__Data__:
——————

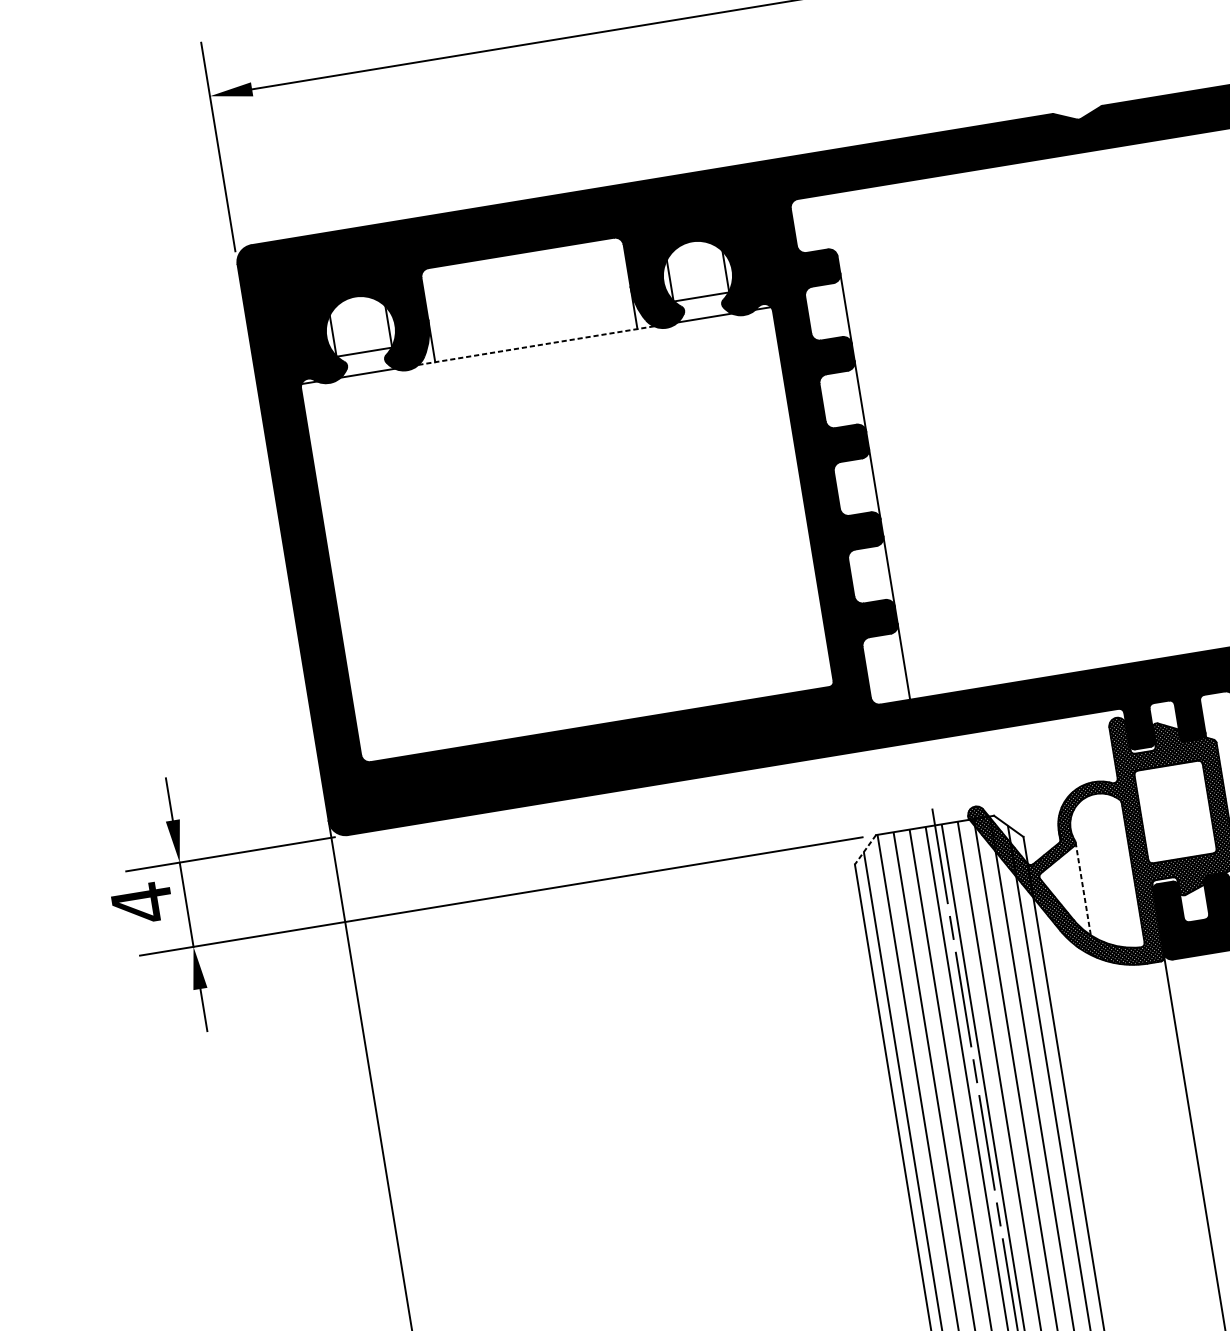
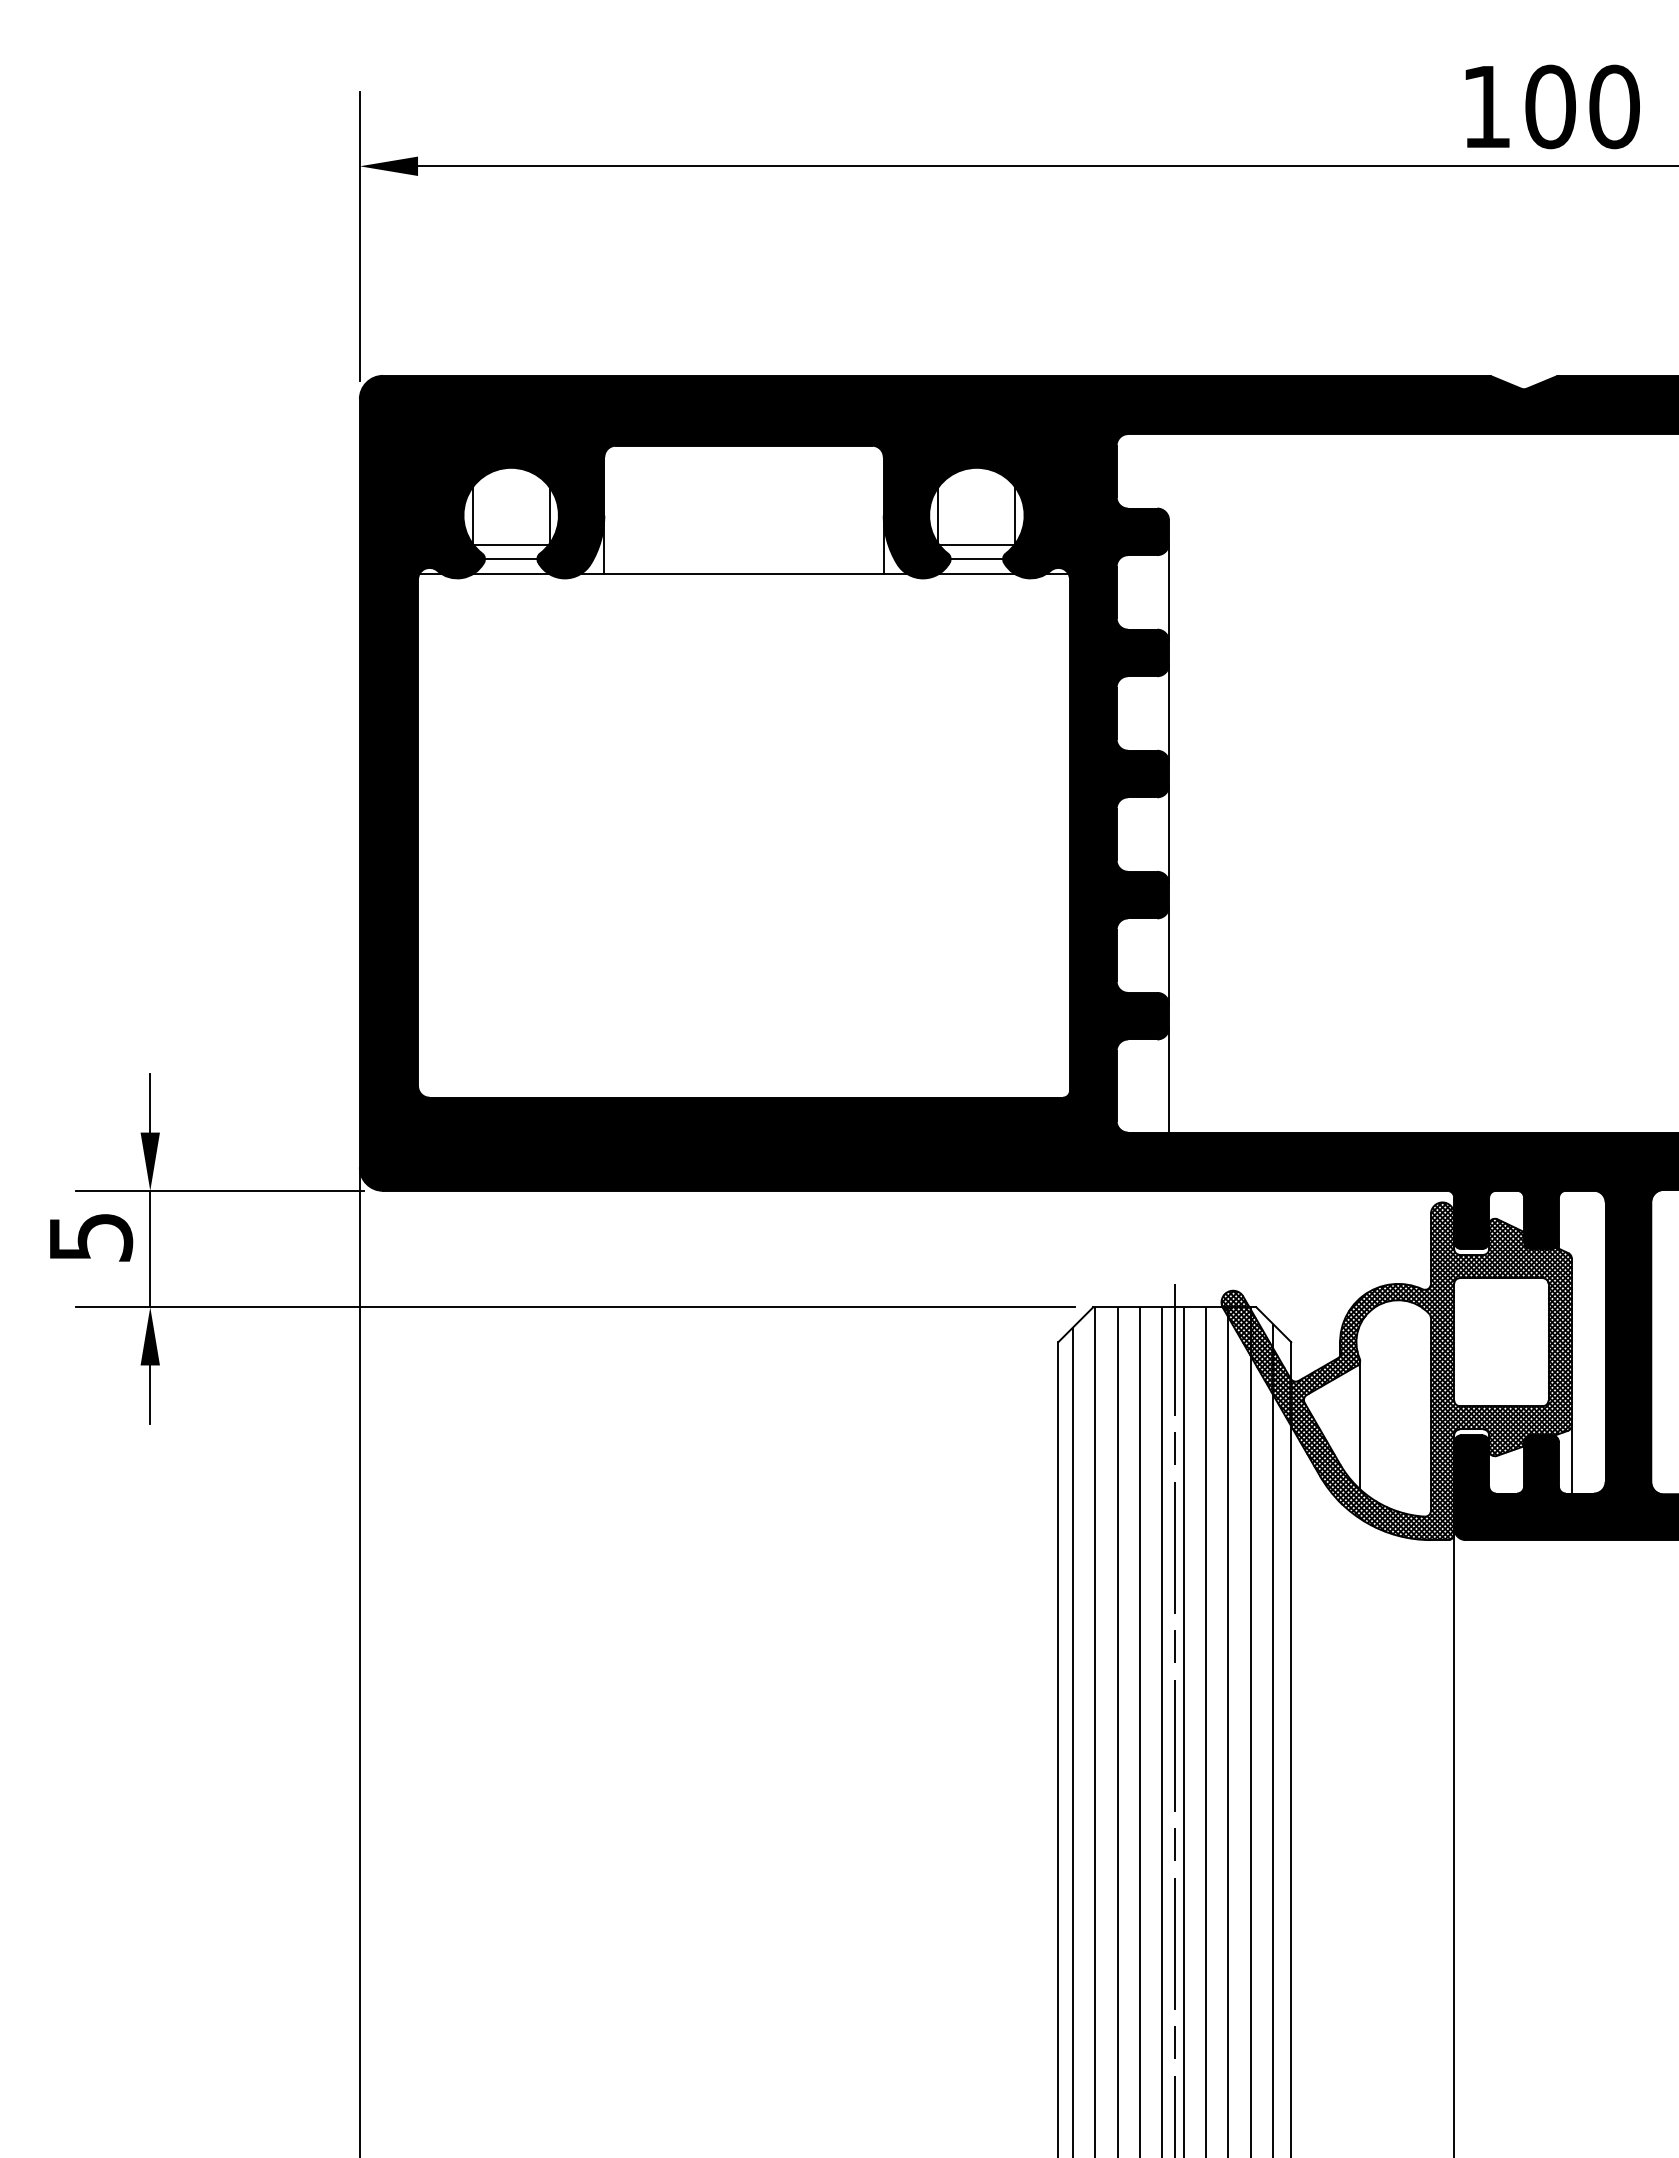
line: (702, 307) -> (976, 558), added
line: (536, 345) -> (744, 573), dashed -> solid
line: (365, 362) -> (510, 558), added
line: (865, 849) -> (1075, 1324), dashed -> solid
line: (1083, 889) -> (1360, 1425), dashed -> solid
text: (142, 903) -> (91, 1237), 4 -> 5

——————

__Task goal__: Since only the text is wanted, repeat all the records above exactly and omit the pictures.

__Completed task__:
line: (702, 307) -> (976, 558), added
line: (536, 345) -> (744, 573), dashed -> solid
line: (365, 362) -> (510, 558), added
line: (865, 849) -> (1075, 1324), dashed -> solid
line: (1083, 889) -> (1360, 1425), dashed -> solid
text: (142, 903) -> (91, 1237), 4 -> 5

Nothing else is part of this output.